Mr. de Vries overlaid his sonar and bathymetry data on a Google Earth image of the lake and made a surprising, and concerning, discovery. The pipeline running through the middle of the lake did not cross the entire lake as everyone had assumed. Instead, it stopped at an inlet near the center of the lake. No previous divers had ever mentioned this, but it was assumed all SAR divers could be in danger of being sucked into the pipe. All diving was immediately halted.


Sonar images overlain on Google Earth image of De Nieuwe Meer

Interestingly, this inlet area was near a location where the SAR dogs were alarmed and where the original diving group believed their fellow diver disappeared. It was initially thought the man was sucked into the 6 foot wide pipe inlet. After further analysis of the sonar images and discussions with the pipe owner, it became clear the inlet was closed off by a wire cap. The inlet actually consisted of 6 upright pipes that were capped with wire meshes to prevent debris from clogging the pipe. It was then assumed the diver became stuck on the pipe or on one of the wire caps.

The lake was dredged to no avail. On January 6, 2012 the search was called off permanently, as no body had been found.

A year and a half later, on July 6, 2013, a local cadaver dog foundation searched again around the pipe inlet. As before, the dogs became alarmed in this vicinity. A drop camera (video camera connected to a monitor on a boat) was lowered, and an image that appeared to be a human face was spotted. The following week, the Mayor of Amstelveen saw the video images and asked the Dutch Royal Navy to revisit the site and inspect the new findings.
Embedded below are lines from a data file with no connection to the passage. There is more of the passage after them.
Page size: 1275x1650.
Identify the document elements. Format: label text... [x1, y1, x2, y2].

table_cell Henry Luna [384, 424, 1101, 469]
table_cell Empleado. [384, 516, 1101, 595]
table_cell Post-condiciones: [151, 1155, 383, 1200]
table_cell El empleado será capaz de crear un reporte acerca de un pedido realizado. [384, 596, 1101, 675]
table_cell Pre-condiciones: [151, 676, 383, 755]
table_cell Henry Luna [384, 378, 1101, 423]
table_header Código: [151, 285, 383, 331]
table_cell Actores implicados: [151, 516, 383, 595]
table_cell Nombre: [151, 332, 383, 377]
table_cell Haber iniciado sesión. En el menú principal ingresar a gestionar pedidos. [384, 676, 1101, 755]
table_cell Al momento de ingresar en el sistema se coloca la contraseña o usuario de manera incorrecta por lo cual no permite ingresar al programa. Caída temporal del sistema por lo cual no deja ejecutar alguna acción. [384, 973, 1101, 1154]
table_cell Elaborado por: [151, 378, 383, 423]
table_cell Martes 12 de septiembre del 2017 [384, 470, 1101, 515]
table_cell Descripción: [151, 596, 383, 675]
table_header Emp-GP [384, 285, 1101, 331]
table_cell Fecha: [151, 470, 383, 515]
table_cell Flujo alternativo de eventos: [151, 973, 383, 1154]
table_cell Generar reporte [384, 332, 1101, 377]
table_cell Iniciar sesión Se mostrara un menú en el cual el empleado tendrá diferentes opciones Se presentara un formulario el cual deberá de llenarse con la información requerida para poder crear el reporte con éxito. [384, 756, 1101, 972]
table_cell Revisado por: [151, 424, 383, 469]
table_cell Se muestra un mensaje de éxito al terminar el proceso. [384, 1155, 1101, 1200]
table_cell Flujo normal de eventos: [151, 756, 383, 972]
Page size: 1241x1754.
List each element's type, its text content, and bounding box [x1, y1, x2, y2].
A few days later the Navy arrived on the scene and searched again with their AUV sonar. As before, the bathymetric Surfer map and side scan sonar mosaic helped the Navy program their AUV and prepare individuals for another dive. The AUV data didn’t initially show the body, but later that day, the missing diver was found by the Navy and his body was successfully recovered.

An autopsy was unable to reveal the cause of death. Instead, the man’s dive computer, used to track his diving depth intervals, was used to piece together the final minutes of his life. The data showed the man had ascended to the surface of the lake then descended back to the bottom. Five minutes after he went missing, his computer showed no movement of any kind. The man most likely died of heart failure or a stroke. This hypothesis was supported by the fact his oxygen tank was half-full and his diving gear was completely intact.

The case of the missing diver became one of the largest missing person cases in Holland. Thanks to the Royal Navy, police and fire departments, detective agencies, and many volunteer groups and individuals, the diver was finally laid to rest.

Henk De Vries now works for RemoSens BV (short for remote sensing) where he and his team continue to utilize Golden Software products to create a wide variety of maps and models.